How much mass is converted into energy in a hydrogen bomb.

Answer 1

Hint: The working principle of a hydrogen bomb is nuclear fusion. In the nuclear fusion process, four hydrogen atoms (small one) are combined to generate one helium atom (larger one). In order to calculate the amount of mass converted into energy, we have to take the difference between mass of reactants and products.

Complete answer:
The reaction takes place in a hydrogen bomb is as follows:
 $ 4 {_1}{^1}H \to {_2}{^4}He + 2 {_1}{^0}e $
According to the above reaction, we conclude that four hydrogen atoms are combined to form one molecule of helium.

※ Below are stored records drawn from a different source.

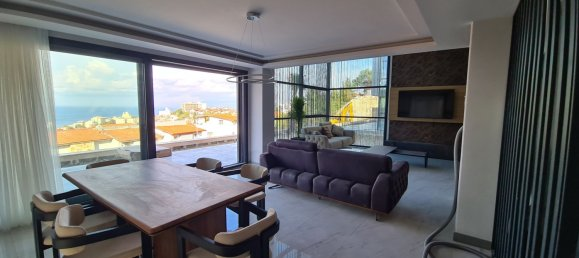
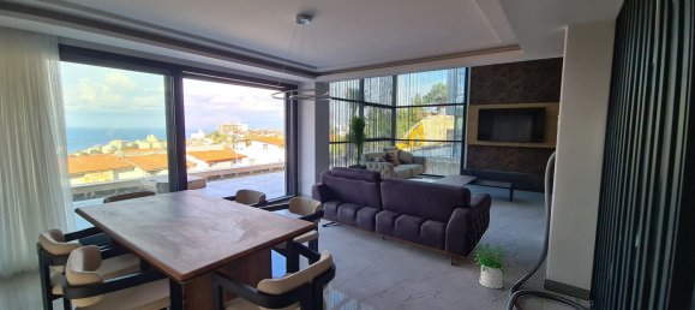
+ potted plant [473,243,505,290]
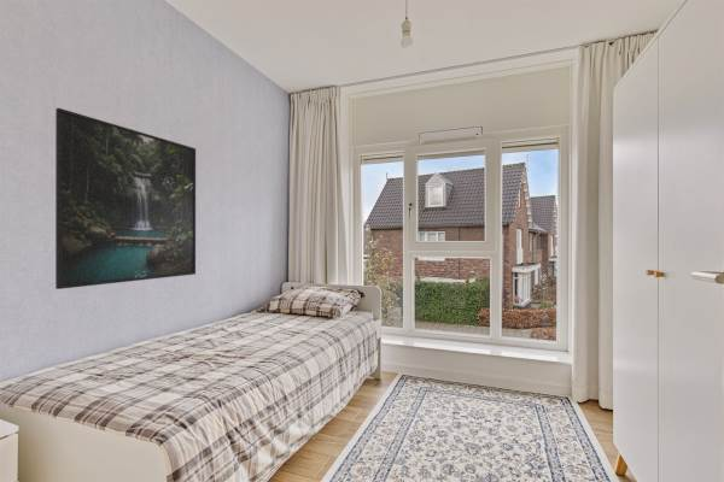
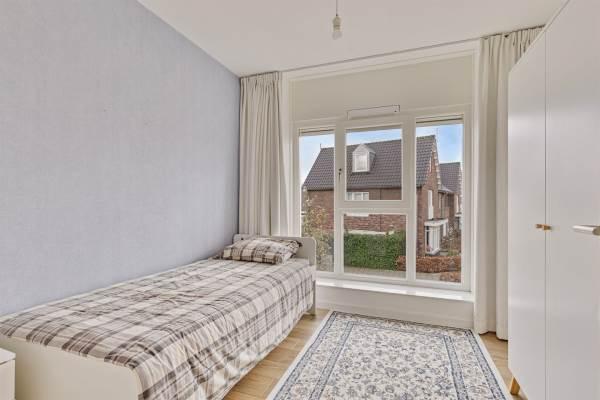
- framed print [54,107,197,290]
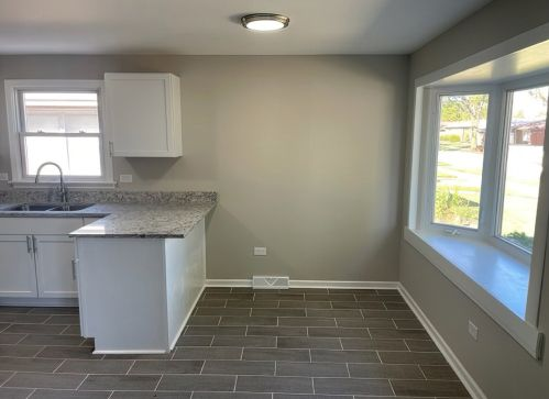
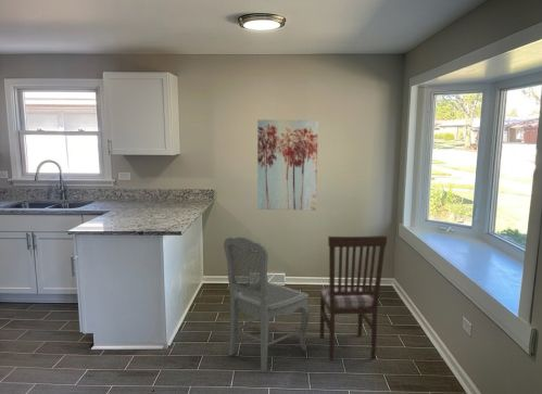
+ dining chair [318,234,388,361]
+ dining chair [223,236,310,373]
+ wall art [256,118,319,212]
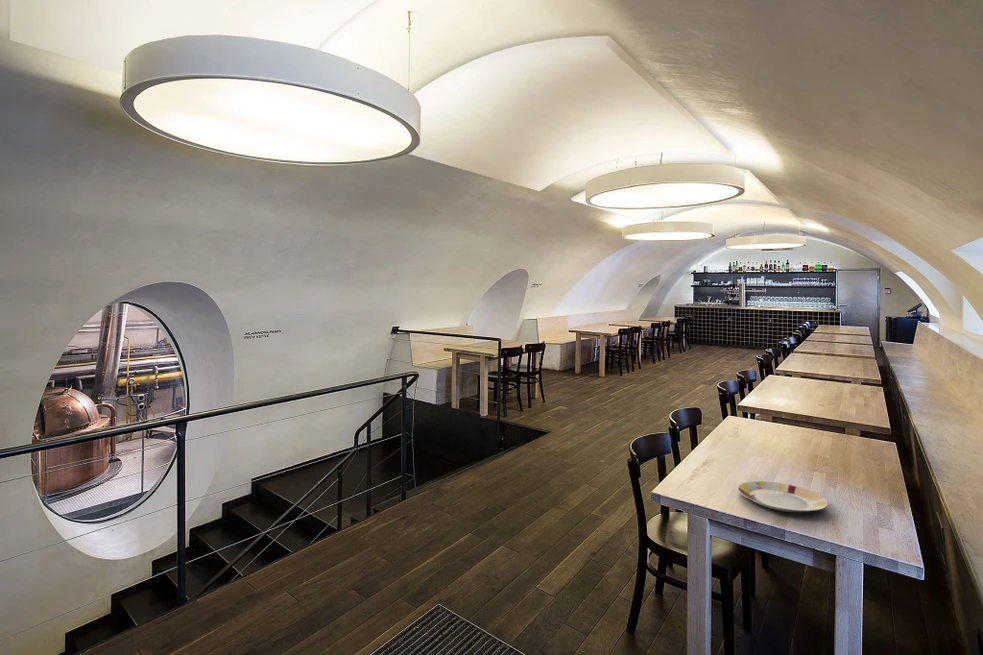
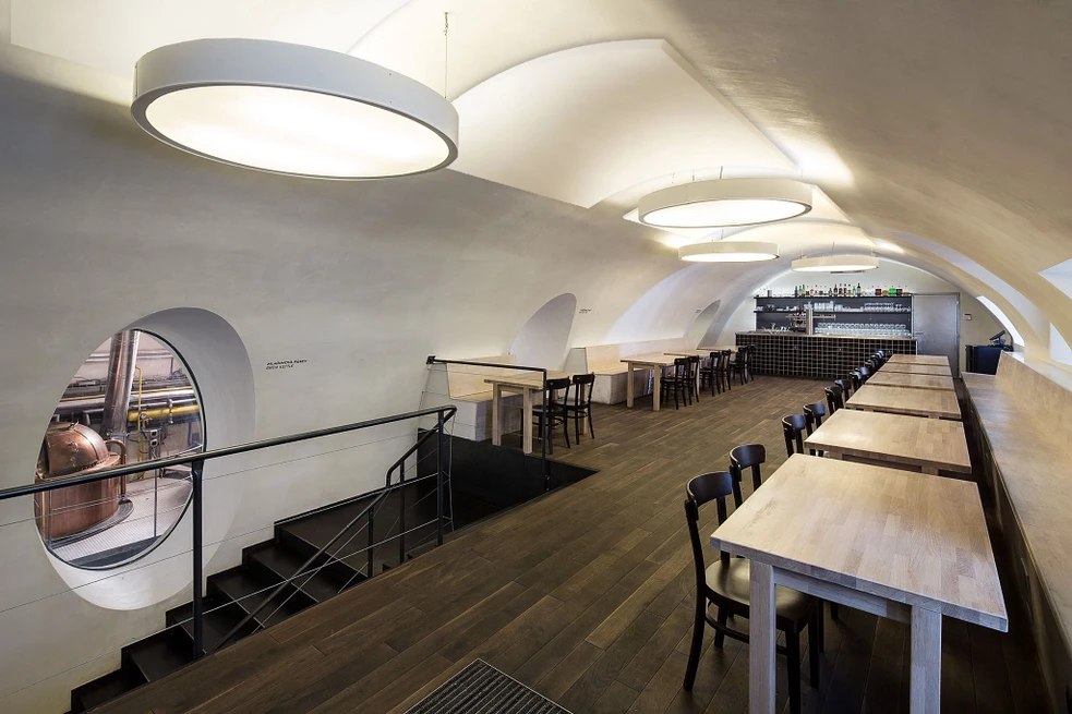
- plate [737,480,829,513]
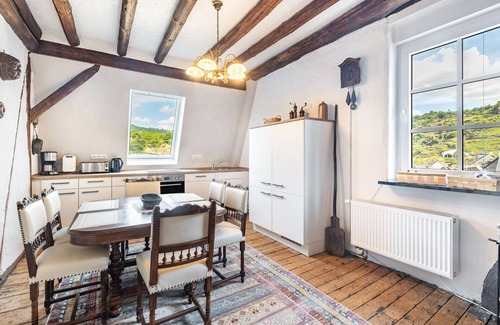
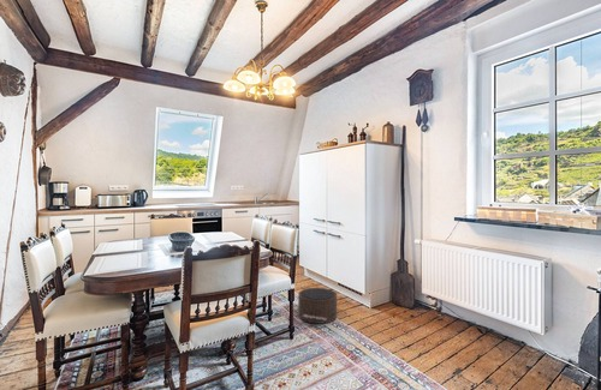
+ pouf [297,287,340,325]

As we know that the atomic mass of hydrogen $ \left( H \right)=1.007824u $
And the atomic mass of helium $ \left( He \right)=4.002602u $
The mass difference $ \left( \Delta m \right) $ between the reactants (hydrogen atoms) and product (helium) is given as:
 $ \Delta m=4(1.007824)-4.002602 $
 $ \Rightarrow \Delta m=4.031296-4.002602 $
Hence, $ \Delta m=0.028694u $
It means that $ 0.028694u $ amount of mass is released as energy in a hydrogen bomb.
Therefore, $ 0.028694u $ mass is converted into energy in a hydrogen bomb.

Additional Information:
In a hydrogen bomb, $ 0.028694u $ mass is converted into energy according to the Einstein’s equation which is represented as follows:
 $ E=m{{c}^{2}} $
Where $ E $ and $ m $ refers to the energy and mass, respectively. $ c $ represents the speed of light which is constant and equals to $ 3\times {{10}^{8}}m{{s}^{-1}} $ .

Note:
It is important to note that the process of nuclear fusion occurs in a hydrogen bomb. According to this process, four hydrogen atoms are combined to generate one helium atom in a hydrogen bomb. During this fusion, the mass difference $ \left( \Delta m \right) $ between four hydrogen atoms and one helium atom comes out to be $ 0.028694u $ . This is the amount of mass i.e. $ 0.028694u $ which is released as energy in the hydrogen bomb.